* [Supplied material]
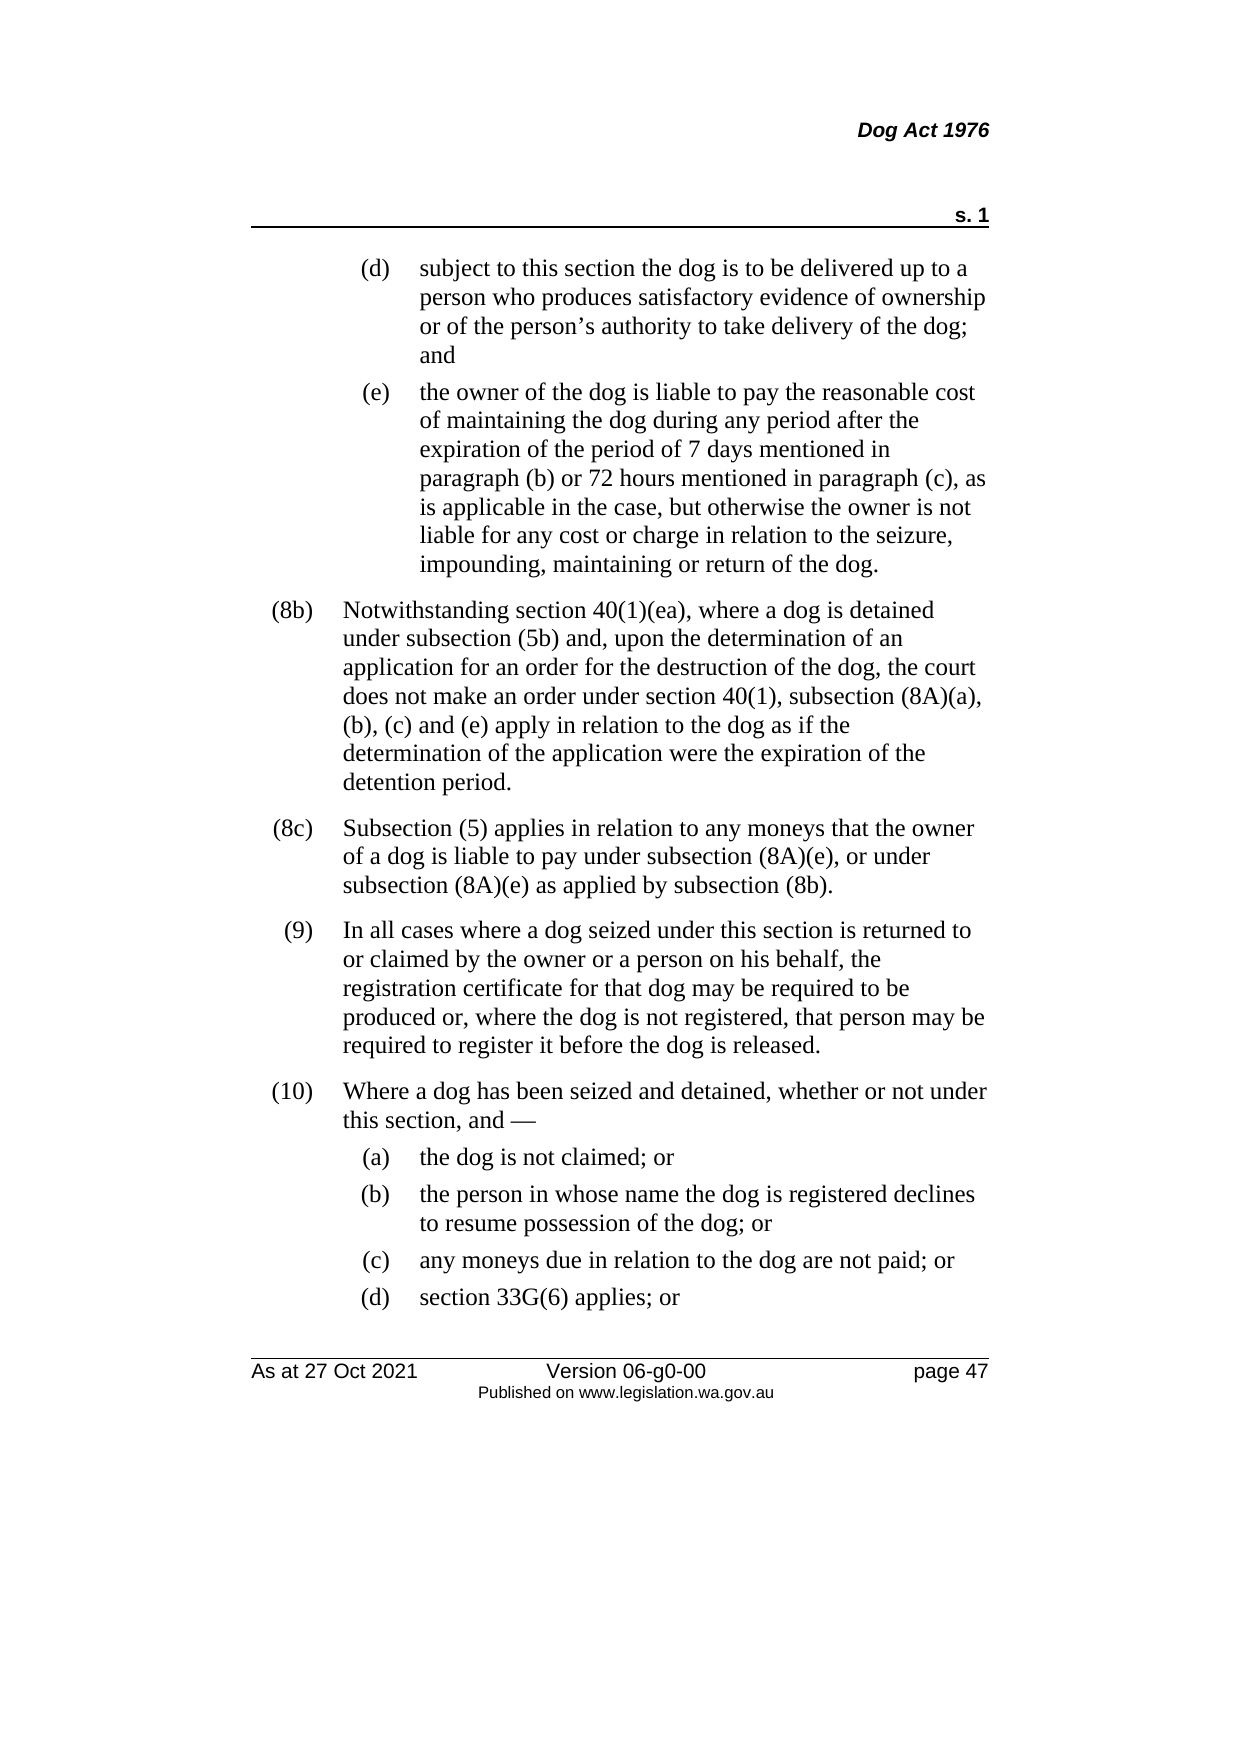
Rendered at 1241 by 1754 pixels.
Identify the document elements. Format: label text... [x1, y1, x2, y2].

text (d) subject to this section the dog is to be delivered up to a person who produces satisfactory evidence of ownership or of the person’s authority to take delivery of the dog; and [251, 253, 989, 368]
text (c) any moneys due in relation to the dog are not paid; or [251, 1245, 989, 1273]
text (b) the person in whose name the dog is registered declines to resume possession of the dog; or [251, 1179, 989, 1236]
text (8b) Notwithstanding section 40(1)(ea), where a dog is detained under subsection (5b) and, upon the determination of an application for an order for the destruction of the dog, the court does not make an order under section 40(1), subsection (8A)(a), (b), (c) and (e) apply in relation to the dog as if the determination of the application were the expiration of the detention period. [251, 595, 989, 796]
text (a) the dog is not claimed; or [251, 1142, 989, 1171]
text (9) In all cases where a dog seized under this section is returned to or claimed by the owner or a person on his behalf, the registration certificate for that dog may be required to be produced or, where the dog is not registered, that person may be required to register it before the dog is released. [251, 916, 989, 1059]
text (d) section 33G(6) applies; or [251, 1282, 989, 1311]
text (10) Where a dog has been seized and detained, whether or not under this section, and — [251, 1076, 989, 1133]
text (e) the owner of the dog is liable to pay the reasonable cost of maintaining the dog during any period after the expiration of the period of 7 days mentioned in paragraph (b) or 72 hours mentioned in paragraph (c), as is applicable in the case, but otherwise the owner is not liable for any cost or charge in relation to the seizure, impounding, maintaining or return of the dog. [251, 377, 989, 578]
text (8c) Subsection (5) applies in relation to any moneys that the owner of a dog is liable to pay under subsection (8A)(e), or under subsection (8A)(e) as applied by subsection (8b). [251, 813, 989, 899]
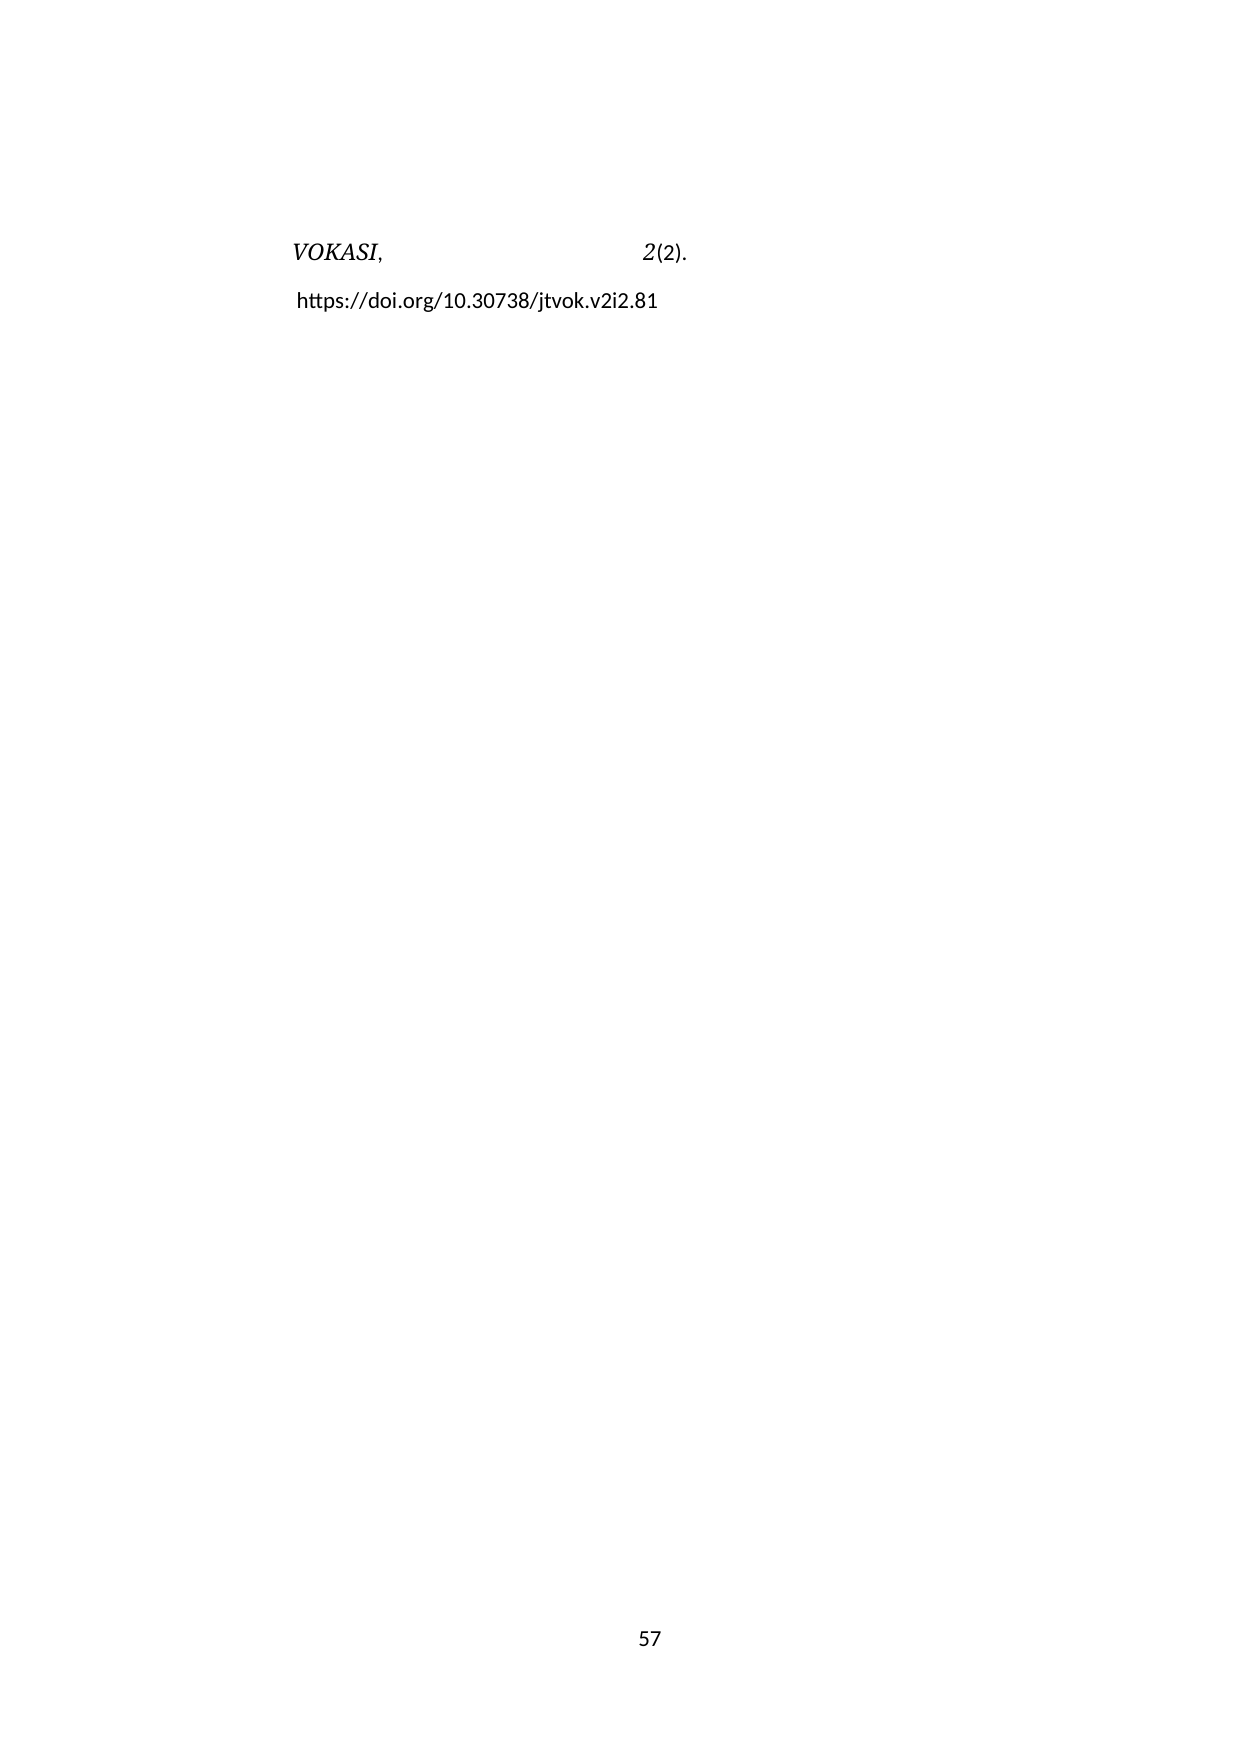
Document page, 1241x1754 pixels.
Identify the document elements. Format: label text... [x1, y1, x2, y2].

text VOKASI, 2(2). [236, 236, 1063, 267]
text https://doi.org/10.30738/jtvok.v2i2.81 [296, 287, 1063, 315]
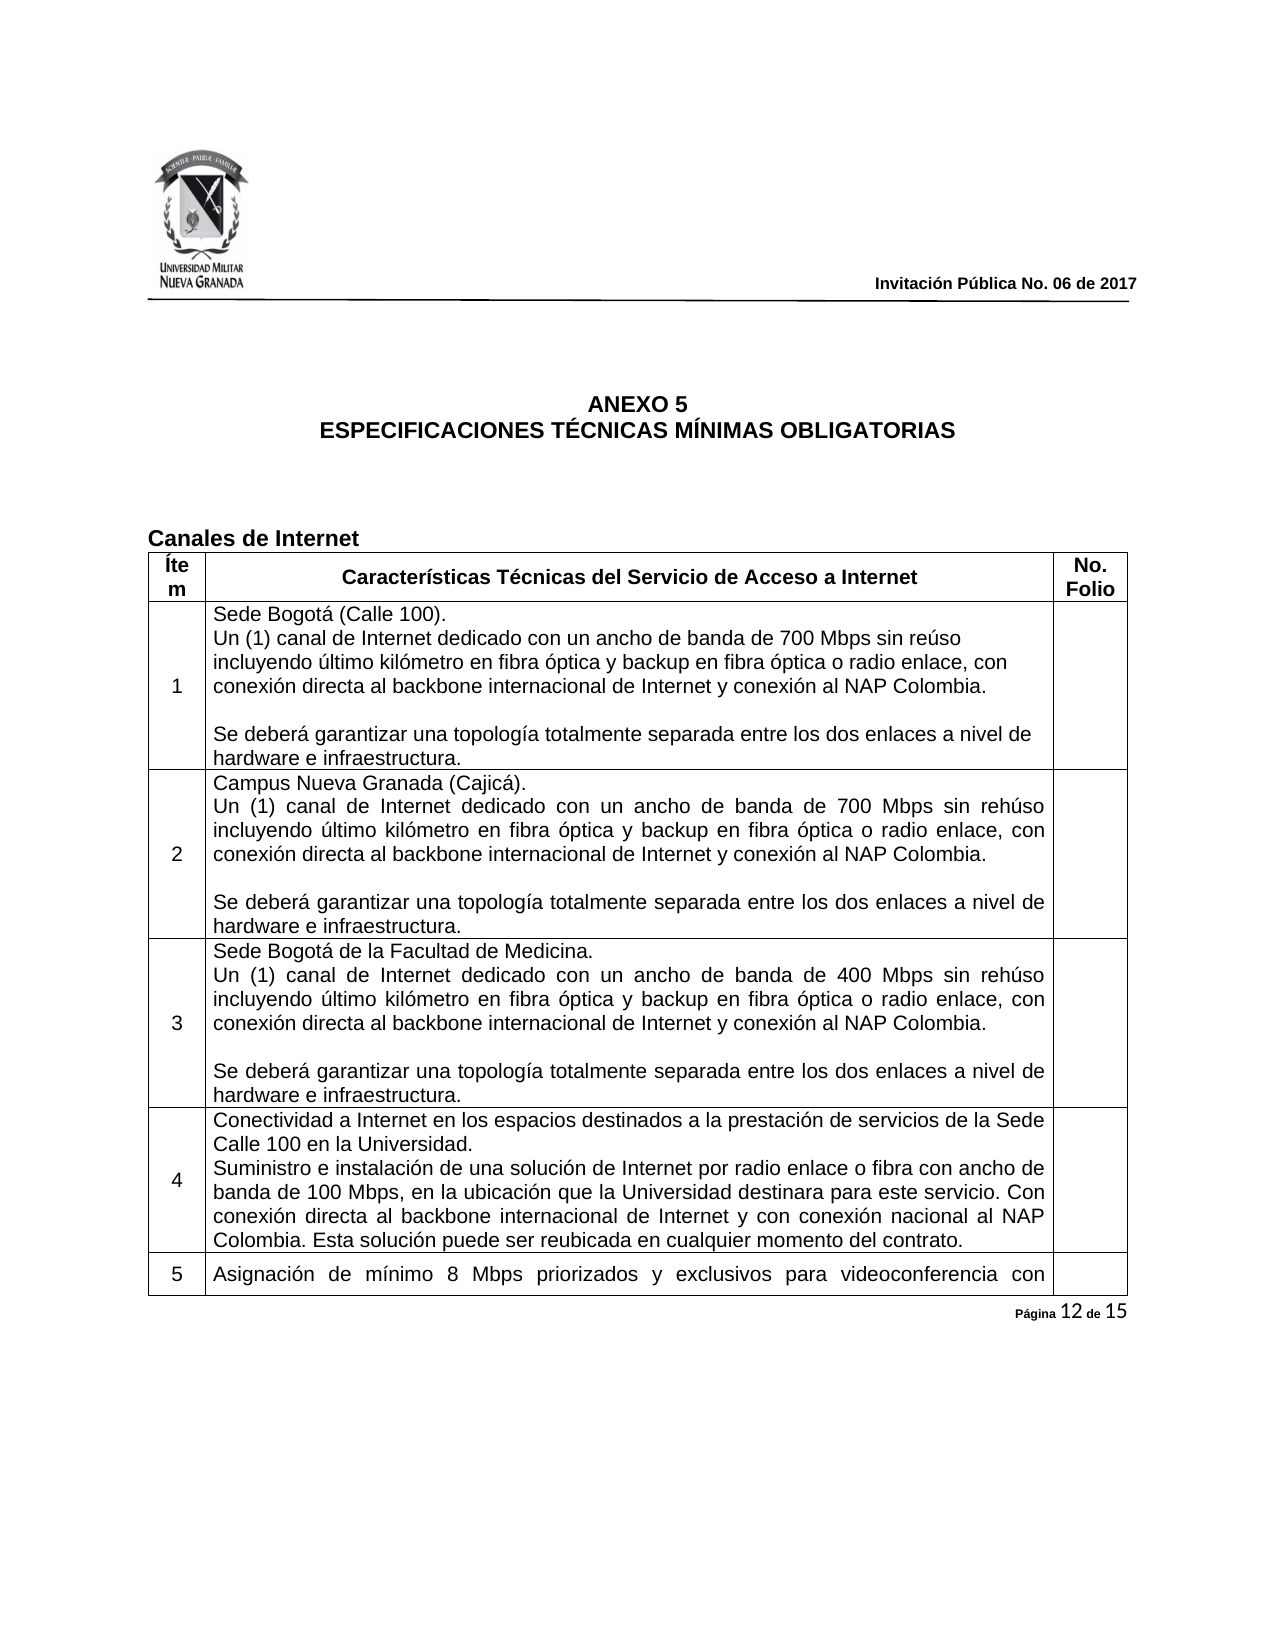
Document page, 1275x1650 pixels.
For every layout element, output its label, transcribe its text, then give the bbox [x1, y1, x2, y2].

table_cell [1054, 1253, 1127, 1295]
table_cell Asignación de mínimo 8 Mbps priorizados y exclusivos para videoconferencia con conexiones internacionales para cada una de las Sedes independientes a través de los canales de Internet, incluidos en el 80% del total del ancho de banda ofertado. [206, 1253, 1053, 1295]
table_cell Sede Bogotá de la Facultad de Medicina. Un (1) canal de Internet dedicado con un ancho de banda de 400 Mbps sin rehúso incluyendo último kilómetro en fibra óptica y backup en fibra óptica o radio enlace, con conexión directa al backbone internacional de Internet y conexión al NAP Colombia. Se deberá garantizar una topología totalmente separada entre los dos enlaces a nivel de hardware e infraestructura. [206, 939, 1053, 1107]
table_header Características Técnicas del Servicio de Acceso a Internet [206, 553, 1053, 601]
table_cell [1054, 1108, 1127, 1252]
table_cell 5 [149, 1253, 205, 1295]
table_cell Campus Nueva Granada (Cajicá). Un (1) canal de Internet dedicado con un ancho de banda de 700 Mbps sin rehúso incluyendo último kilómetro en fibra óptica y backup en fibra óptica o radio enlace, con conexión directa al backbone internacional de Internet y conexión al NAP Colombia. Se deberá garantizar una topología totalmente separada entre los dos enlaces a nivel de hardware e infraestructura. [206, 770, 1053, 938]
table_cell [1054, 770, 1127, 938]
table_cell [1054, 939, 1127, 1107]
table_header No. Folio [1054, 553, 1127, 601]
table_cell 1 [149, 602, 205, 769]
table_cell [1054, 602, 1127, 769]
text Canales de Internet [148, 525, 1127, 552]
table_cell 3 [149, 939, 205, 1107]
table_header Ítem [149, 553, 205, 601]
text ANEXO 5 [148, 391, 1127, 417]
table_cell 4 [149, 1108, 205, 1252]
table_cell Conectividad a Internet en los espacios destinados a la prestación de servicios de la Sede Calle 100 en la Universidad. Suministro e instalación de una solución de Internet por radio enlace o fibra con ancho de banda de 100 Mbps, en la ubicación que la Universidad destinara para este servicio. Con conexión directa al backbone internacional de Internet y con conexión nacional al NAP Colombia. Esta solución puede ser reubicada en cualquier momento del contrato. [206, 1108, 1053, 1252]
table_cell Sede Bogotá (Calle 100). Un (1) canal de Internet dedicado con un ancho de banda de 700 Mbps sin reúso incluyendo último kilómetro en fibra óptica y backup en fibra óptica o radio enlace, con conexión directa al backbone internacional de Internet y conexión al NAP Colombia. Se deberá garantizar una topología totalmente separada entre los dos enlaces a nivel de hardware e infraestructura. [206, 602, 1053, 769]
table_cell 2 [149, 770, 205, 938]
text ESPECIFICACIONES TÉCNICAS MÍNIMAS OBLIGATORIAS [148, 417, 1127, 444]
picture [154, 148, 249, 290]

* [Instruction]
If a line in the entries above holds the word "person", count it; then report the total alone.

* [Worked solution]
3